In Constantino Tejero’s article (PDI Life Section) featuring Roberto Chabet’s April 2005 exhibition. He claimed Chabet for being an avant-garde through his obvious practice of unilateral work- a piece of art that he may claim as his own, which it can be traced back from a long traditional practice since before the Helenic period and the present conservative idea of Copyright.

Roberto Chabet who is a well-known person in the mainstream Philippine art, believes in the preservation of specialised skill, he never really challenge the existing superstructure, but rather he said, “It doesn't bother me. It's the only way to do it. If I have an idea for a painting or sculpture, and I think that a professional craftsman can do it better than I can, then I'd let him do it.” (Cid Reyes)

Separating the artisan who manufactures the work and the person who conceptualises, whom the latter would basically own the by-product (the same as kings and emperors who owns their castle but never did lift a stone to build it), is nothing but a reproduction of passive consciousness that suppresses “immediate participation in a passionate abundance of life,” (Guy Debord).

What is so avant-garde about this?

WHO IS CHABET

“If that's the case, argues a former student, why hog the credit? Why put the artwork under your name only, and not acknowledge the assistant as well, as Alfredo Aquilizan and Jose Tence Ruiz do with their installations?” wrote Constantino Tejero in his article, trying to create a systematic conflict that would later justify Chabet’s novelty, by writing a sarcastic remark, saying, “Chabet would have laughed off the mere idea. Yes, why hog the limelight, indeed?” after proudly expressing the importance of Chabet's Authority over his artwork.
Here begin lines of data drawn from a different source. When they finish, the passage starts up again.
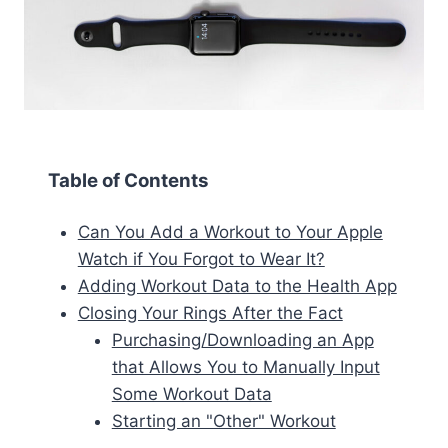
Table of Contents
Can You Add a Workout to Your Apple
Watch if You Forgot to Wear It?
Adding Workout Data to the Health App
Closing Your Rings After the Fact
Purchasing/Downloading an App
that Allows You to Manually Input
Some Workout Data
Starting an "Other" Workout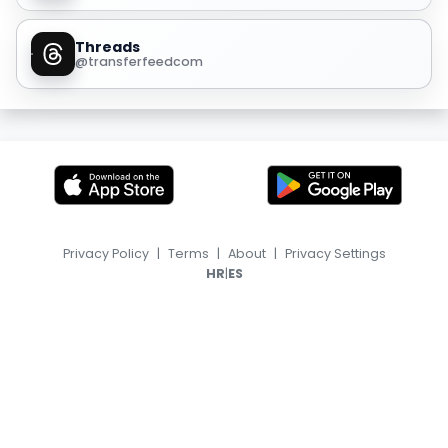
Threads
@transferfeedcom
Privacy Policy
|
Terms
|
About
|
Privacy Settings
|
HR
ES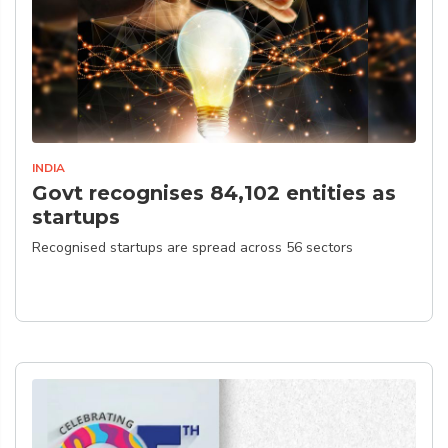
INDIA
Govt recognises 84,102 entities as
startups
Recognised startups are spread across 56 sectors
In his words, Tejero at least gave us the ultimate reality behind the fictional name- Roberto Chabet a.k.a. Roberto Rodriguez. It can also be spelled as Authoritarianism. And the better way to know a person is to challenge his Authority to create a vast possibility of various strands of creativity: “a higher stage, everyone will become an artist, i.e.,inseparably a producer-consumer of total culture creation, which will help the rapid dissolution of the linear criteria of novelty.” (SI 1960).